About the Author:
A. N. WILSON is the author of biographies on Jesus, Milton, Tolstoy, C. S. Lewis and Dante. His acclaimed histories, The Victorians and God’s Funeral, have made him an authority on Victorian-era Great Britain. A former columnist for the London Evening Standard, he now contributes to the Times Literary Supplement, New Statesman, the Spectator, the Observer and the Daily Mail.
From Publishers Weekly:
In another of the mildly wicked dissections of the English character at which he excels, novelist ( Love Unknown ) and biographer ( Tolstoy ) Wilson attacks the unscrupulous practices of some members of the literary community while spinning the coming-of-age story of Julian Ramsay.

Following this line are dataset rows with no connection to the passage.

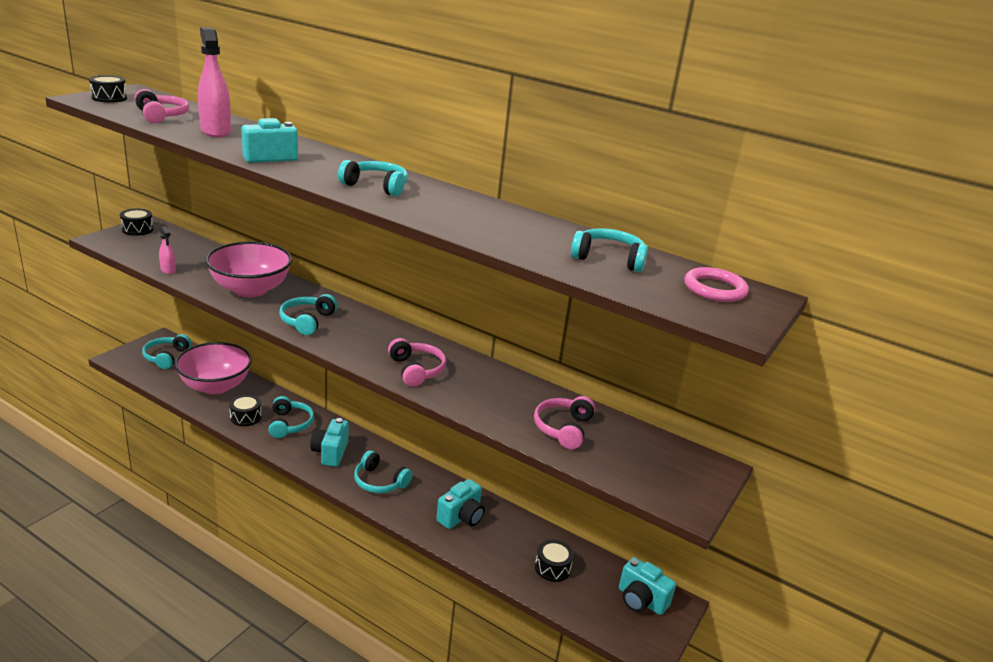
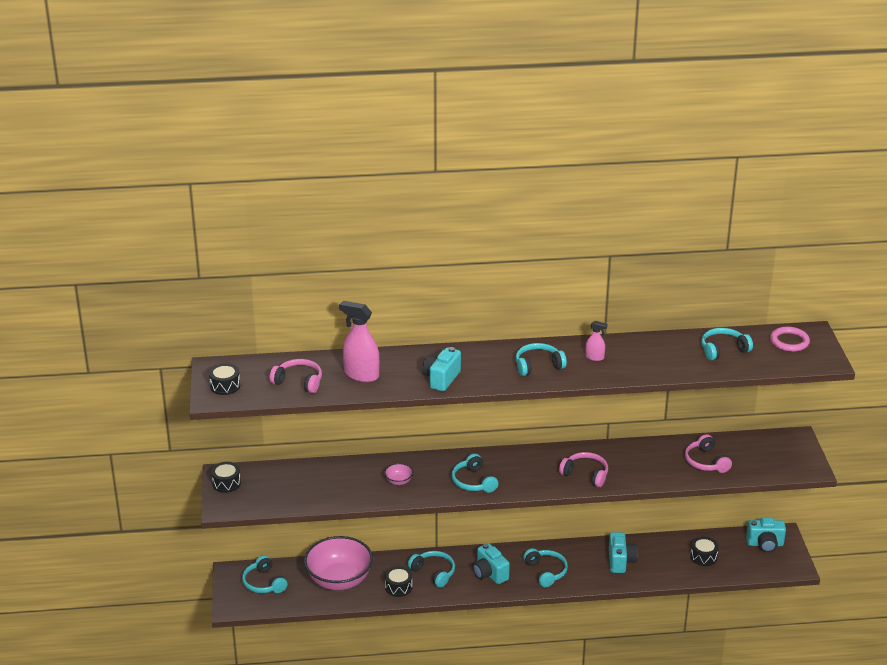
camera: 35 degrees left, 5 degrees up
pink spray bottle [159,226,176,274] -> pink spray bottle moved to [585,321,608,361]
pink bowl [205,242,292,297] -> pink bowl [384,463,413,485], size x0.40
turquoise headphones [354,450,412,493] -> turquoise headphones turned 105 degrees counterclockwise [523,548,568,587]

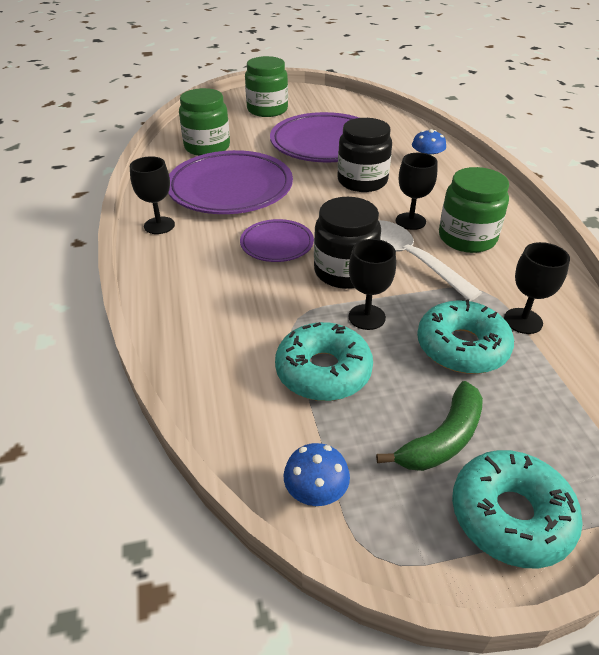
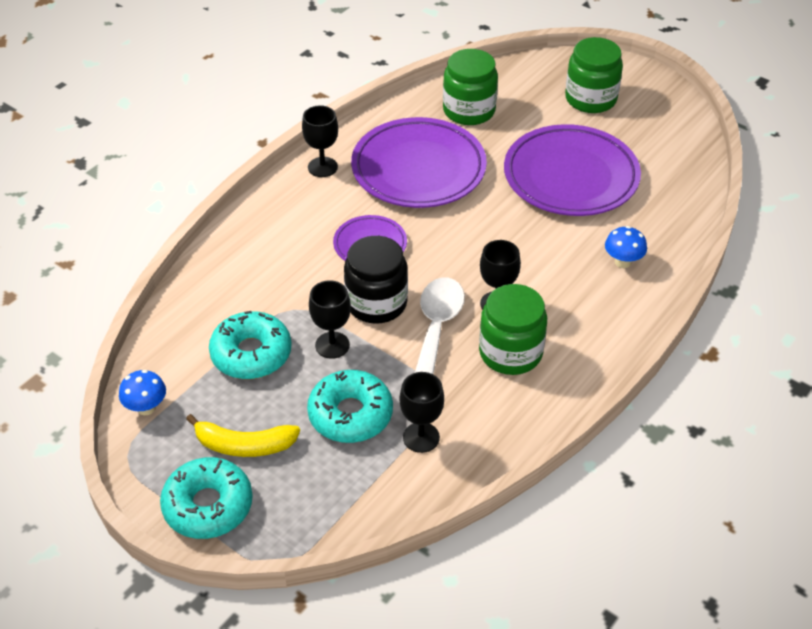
camera: 50 degrees right, 5 degrees up
black jar [338,118,392,192] -> none
green banana [376,381,483,471] -> yellow banana [186,414,300,457]

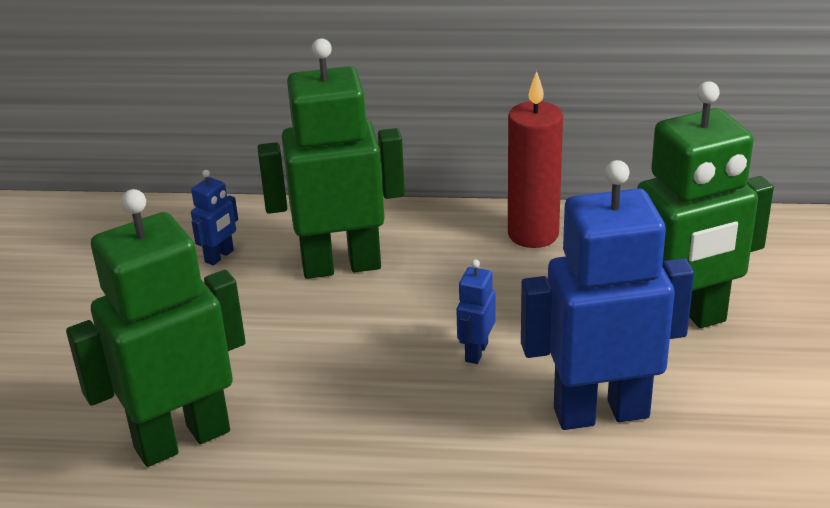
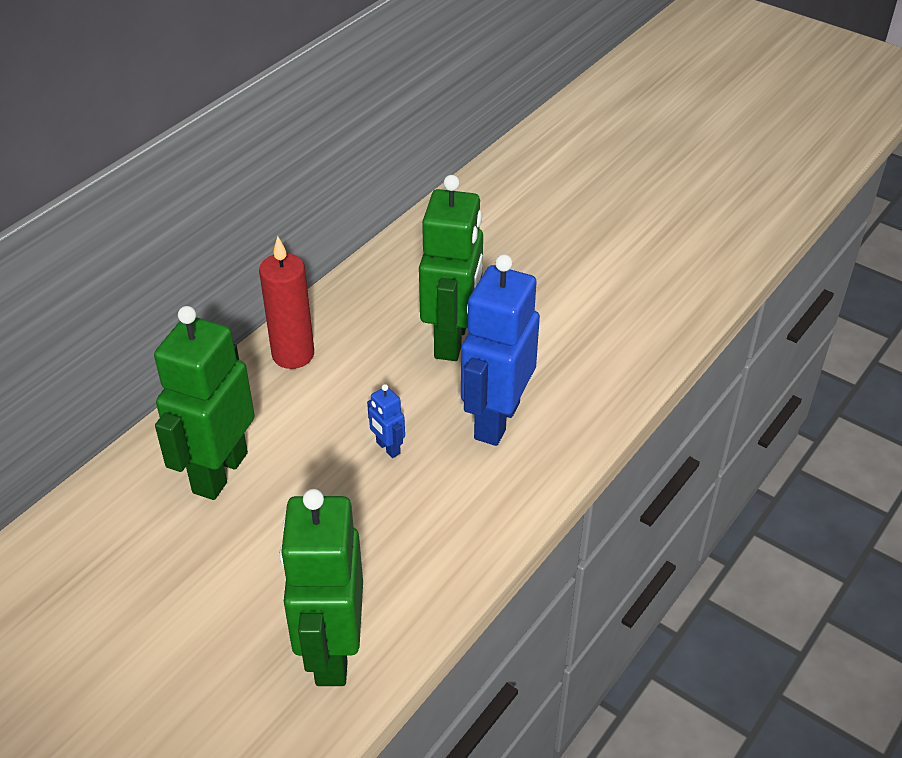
camera: 60 degrees left, 10 degrees up
blue robot [191,170,238,265] -> none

Orphaned during the blitz, Julian has been brought up by his aunt and uncle in a small East Anglian village. Eccentric Uncle Roy, a vicar, is obsessed with the aristocratic Lampitt family, overvaluing his friendship with Sargent Lampitt, who treats him with snobbish disdain. Sargent's brother, belle-lettrist James Petworth Lampitt, dies offstage but remains squarely at the center of events because of a biography of him written by Raphael Hunter, a legendary charmer and seducer destined for a pivotal role in Julian's life. While the narrative tension centers around the sinister implications of Raphael's behavior, the revelations thus far (this is the first book of a trilogy) do not quite bear out the ominous foreshadowing. Enlivened by some darkly funny scenes set in the "English Gulag" (Wilson's name for prep schools) and by a series of wonderful character portraits, the book also delivers trenchant commentary on the nature of the literary art, particularly the gossip-centered, prurient biographies so much the rage today.